> BRIEF
Your answer must be an exact copy of the data, without any pictures.

-- DATA EXTRACTS follows --

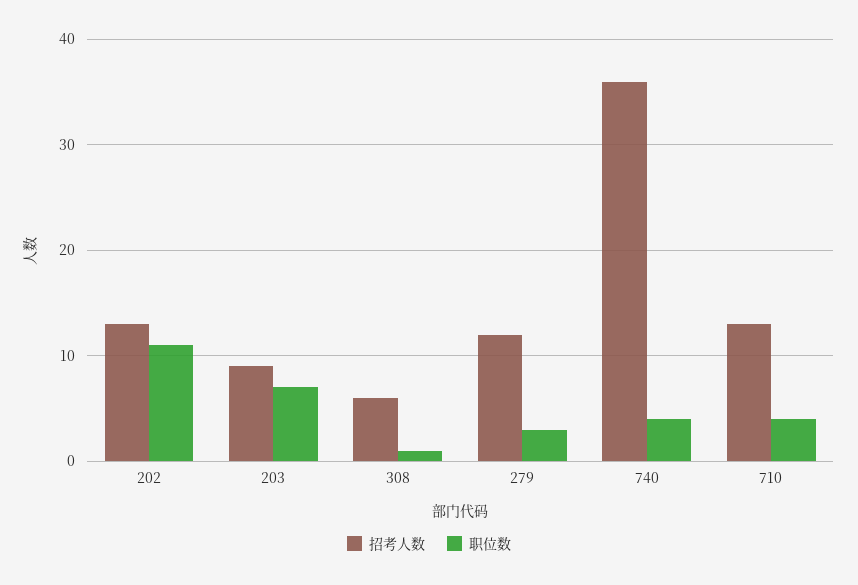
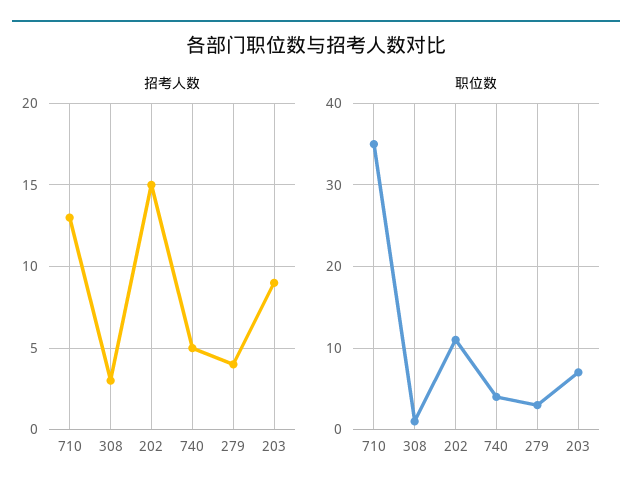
  {
    "招考人数": {
-     "202": 13,
+     "202": 15,
      "203": 9,
-     "308": 6,
+     "308": 3,
-     "279": 12,
+     "279": 4,
-     "740": 36,
+     "740": 5,
      "710": 13
    },
    "职位数": {
      "202": 11,
      "203": 7,
      "308": 1,
      "279": 3,
      "740": 4,
-     "710": 4
+     "710": 35
    }
  }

-- DATA EXTRACTS concluded --

> EXPECTED ANSWER
  {
    "招考人数": {
-     "202": 13,
+     "202": 15,
      "203": 9,
-     "308": 6,
+     "308": 3,
-     "279": 12,
+     "279": 4,
-     "740": 36,
+     "740": 5,
      "710": 13
    },
    "职位数": {
      "202": 11,
      "203": 7,
      "308": 1,
      "279": 3,
      "740": 4,
-     "710": 4
+     "710": 35
    }
  }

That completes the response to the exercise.